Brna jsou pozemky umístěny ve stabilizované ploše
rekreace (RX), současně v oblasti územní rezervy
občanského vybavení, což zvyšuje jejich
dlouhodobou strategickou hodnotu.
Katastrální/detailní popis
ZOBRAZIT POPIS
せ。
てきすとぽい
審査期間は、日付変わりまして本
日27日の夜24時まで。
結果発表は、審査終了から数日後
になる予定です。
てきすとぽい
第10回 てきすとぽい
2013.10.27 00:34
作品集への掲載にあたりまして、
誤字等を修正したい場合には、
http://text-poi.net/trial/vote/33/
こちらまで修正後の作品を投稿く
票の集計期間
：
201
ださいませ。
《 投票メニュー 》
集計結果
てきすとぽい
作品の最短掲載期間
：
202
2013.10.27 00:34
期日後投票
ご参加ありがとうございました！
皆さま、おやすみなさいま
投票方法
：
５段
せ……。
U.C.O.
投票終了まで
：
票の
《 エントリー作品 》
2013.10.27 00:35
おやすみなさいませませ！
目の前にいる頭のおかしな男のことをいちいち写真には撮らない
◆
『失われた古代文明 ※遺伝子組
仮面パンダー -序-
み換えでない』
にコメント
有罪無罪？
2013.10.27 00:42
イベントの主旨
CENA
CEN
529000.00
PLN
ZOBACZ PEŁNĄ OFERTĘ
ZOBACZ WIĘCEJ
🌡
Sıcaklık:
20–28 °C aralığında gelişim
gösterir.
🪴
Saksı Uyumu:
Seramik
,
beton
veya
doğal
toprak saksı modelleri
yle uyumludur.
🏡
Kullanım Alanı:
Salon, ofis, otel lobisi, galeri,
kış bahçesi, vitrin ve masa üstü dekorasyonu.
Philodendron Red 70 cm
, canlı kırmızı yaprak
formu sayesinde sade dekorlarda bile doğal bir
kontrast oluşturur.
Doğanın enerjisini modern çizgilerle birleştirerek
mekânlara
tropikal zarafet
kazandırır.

───

* **你的目标**
把上面资料里的所有文字原样复制一遍，逐行照抄，一字不改。

* **作答区**
Brna jsou pozemky umístěny ve stabilizované ploše
rekreace (RX), současně v oblasti územní rezervy
občanského vybavení, což zvyšuje jejich
dlouhodobou strategickou hodnotu.
Katastrální/detailní popis
ZOBRAZIT POPIS
せ。
てきすとぽい
審査期間は、日付変わりまして本
日27日の夜24時まで。
結果発表は、審査終了から数日後
になる予定です。
てきすとぽい
第10回 てきすとぽい
2013.10.27 00:34
作品集への掲載にあたりまして、
誤字等を修正したい場合には、
http://text-poi.net/trial/vote/33/
こちらまで修正後の作品を投稿く
票の集計期間
：
201
ださいませ。
《 投票メニュー 》
集計結果
てきすとぽい
作品の最短掲載期間
：
202
2013.10.27 00:34
期日後投票
ご参加ありがとうございました！
皆さま、おやすみなさいま
投票方法
：
５段
せ……。
U.C.O.
投票終了まで
：
票の
《 エントリー作品 》
2013.10.27 00:35
おやすみなさいませませ！
目の前にいる頭のおかしな男のことをいちいち写真には撮らない
◆
『失われた古代文明 ※遺伝子組
仮面パンダー -序-
み換えでない』
にコメント
有罪無罪？
2013.10.27 00:42
イベントの主旨
CENA
CEN
529000.00
PLN
ZOBACZ PEŁNĄ OFERTĘ
ZOBACZ WIĘCEJ
🌡
Sıcaklık:
20–28 °C aralığında gelişim
gösterir.
🪴
Saksı Uyumu:
Seramik
,
beton
veya
doğal
toprak saksı modelleri
yle uyumludur.
🏡
Kullanım Alanı:
Salon, ofis, otel lobisi, galeri,
kış bahçesi, vitrin ve masa üstü dekorasyonu.
Philodendron Red 70 cm
, canlı kırmızı yaprak
formu sayesinde sade dekorlarda bile doğal bir
kontrast oluşturur.
Doğanın enerjisini modern çizgilerle birleştirerek
mekânlara
tropikal zarafet
kazandırır.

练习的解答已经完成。